約2km圏内でライドシェア――WILLERの「mobi」がKDDIとの合弁事業に移行 全国展開を目指す:1回300円から
WILLERが全国3カ所で展開しているライドシェアサービス「mobi(モビ)」が、2022年1月からKDDIとの合弁体制で提供されることになった。同年4月には、WILLERとKDDIが共同で設立する新会社にサービスを移管し、さらなるエリア拡大を目指すという。
WILLERとKDDIは12月22日、WILLERが提供しているライドシェア(シェアリングモビリティ)サービス「mobi(モビ)」について、2022年1月から両社による合弁事業に移行することを発表した。同年4月にはWILLERの連結子会社として合弁会社「Community Mobility」を設立し、WILLERからmobiの事業を移管した上で全国展開を進めるという。
mobiの概要
mobiはスマートフォンアプリ(Android版/iOS)または電話で呼び出して使えるライドシェアサービスで、以下のプランが用意されている。

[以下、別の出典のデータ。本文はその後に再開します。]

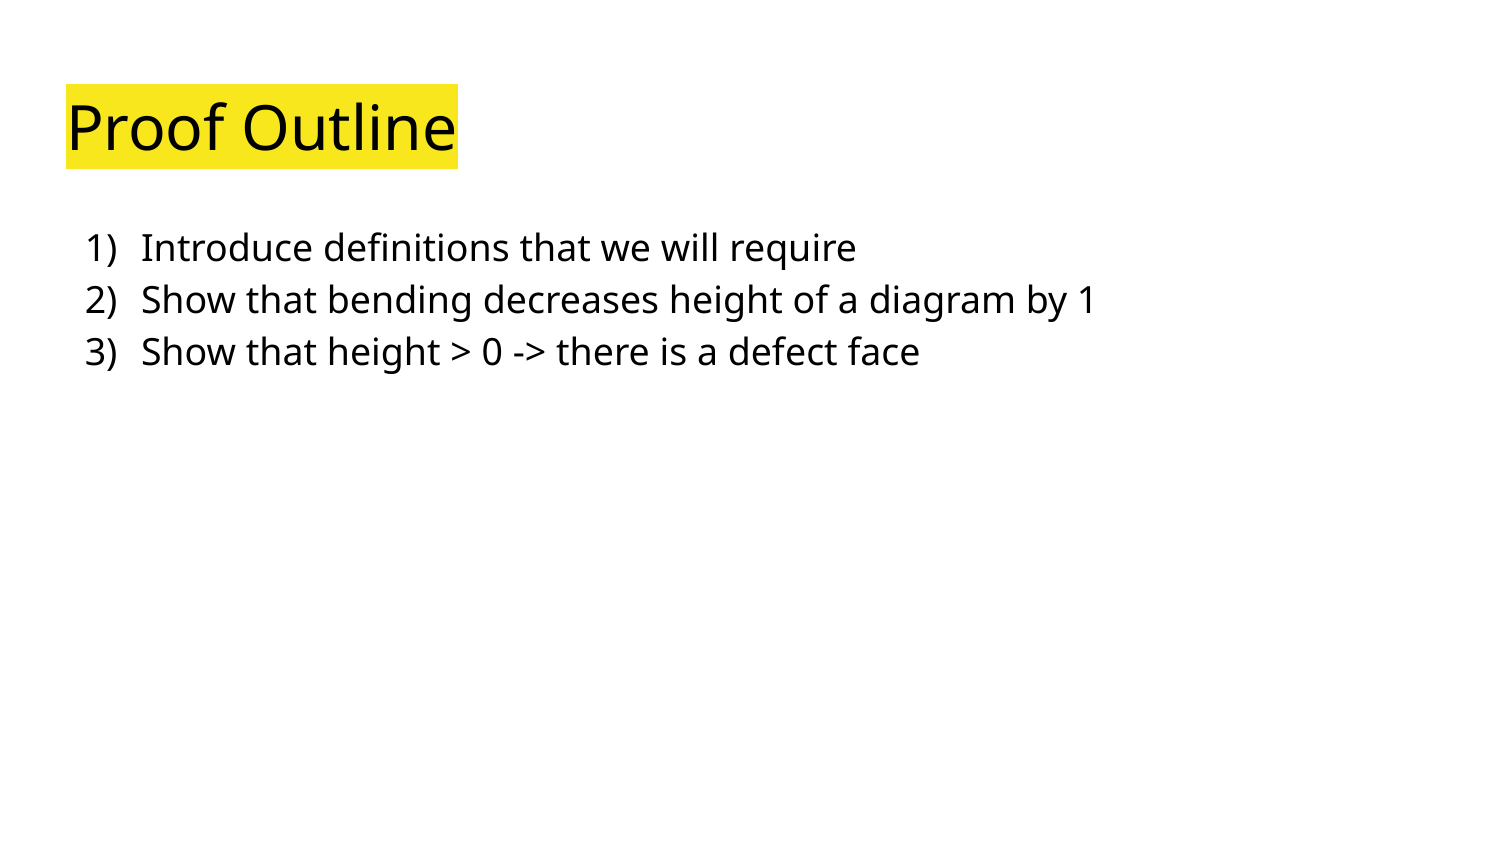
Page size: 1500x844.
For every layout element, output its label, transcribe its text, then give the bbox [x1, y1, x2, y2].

- 30日間定額プラン:5000円(税込み、以下同)
- 同居家族6人まで定額利用可能
- 6人を超える場合は1人当たり500円で追加登録可能
- 初回申し込みから14日間は無料
- 1回乗車プラン(都度課金、1人当たり)
- 大人300円
- 小学生以下150円
2021年12月現在、サービスは以下のエリアで提供されている。いずれも「中心街区からおおむね半径2km以内」としており、気軽な日常の足としての利用を想定しているという。
- 東京都渋谷区
- 名古屋市千種区
- 京都府京丹後市
- 東京都豊島区(2022年サービス開始予定)
なぜ「WILLER単独」から「KDDIとの合弁」に?
先述の通り、元々mobiはWILLERが単独で立ち上げた事業だ。KDDIはなぜ、それに参画し合弁化するのだろうか。
KDDIは昨今、「ずっと、もっと、つなぐぞ。au」というメッセージのもと、5Gエリアの拡大や災害対策の取り組みを積極的にアピールしている。東京特別区やその近郊に住んでいる人なら、山手線の駅に駅ごとに異なるメッセージ広告を見かけたこともあるかもしれない。
今回、mobiを合弁化するのは、この取り組みの延長線上にある。新型コロナウイルスの広がりを受けて、ここ1〜2年はテレワークが広がり、旅行を自粛する動きも見られる。距離を問わず移動する機会が減っていることは“確か”ではあるものの、移動自体がなくなることはない。だからこそ、KDDIは「(通信的な意味で)『つなぐ』仕事をしている会社だからこそ、移動する人を『つなぐ』ためにできることがあるはず」(KDDI 高橋誠社長)と考え、今回の取り組みを進めることにしたようだ。
一方、WILLERは、その名を知られるきっかけとなったツアーバス事業(WILLER EXPRESS、後に事業形態を「高速路線バス」に変更)を足がかりとして、現在では複数の交通サービスを手がけている。mobiは新たな交通サービスとして2021年6月12日に発表されたものだ
mobiは、WILLERが提案し、KDDIと共同設立する合弁会社の名前の由来にもなった「Community Mobility(コミュニティモビリティ)」を担うサービスである。最近は高齢化が進み、都市部でも地方でも比較的近距離の移動でも困難を来す人が増えている。その移動を「おおむね半径2km圏内」をカバーするmobiでカバーしようという考えだ。
「たった2km?」と思うかもしれないが、その「2km」内には、ローカル鉄道やタクシー、バスといった「市内交通」へ乗り換えられるポイントが用意されている。市内交通に乗ってある程度移動すれば、高速バス、鉄道や飛行機といった「都市間交通」にもアクセスできる。要するにさまざまな距離を移動する足がかりとして、これからの時代は生活圏内(短距離)に特化した交通は欠かせないということである。
今回、mobiをKDDIとの合弁事業とする背景には、自社が持つマーケティングシステムや交通事業者としての知見を生かしつつ、KDDIの持つ地方公共団体とのつながりやデータの利活用に関する知見を生かす狙いがある。端的にいえば事業エリアを迅速に拡大するためのパートナーとしてKDDIと一緒に取り組むことにしたようだ。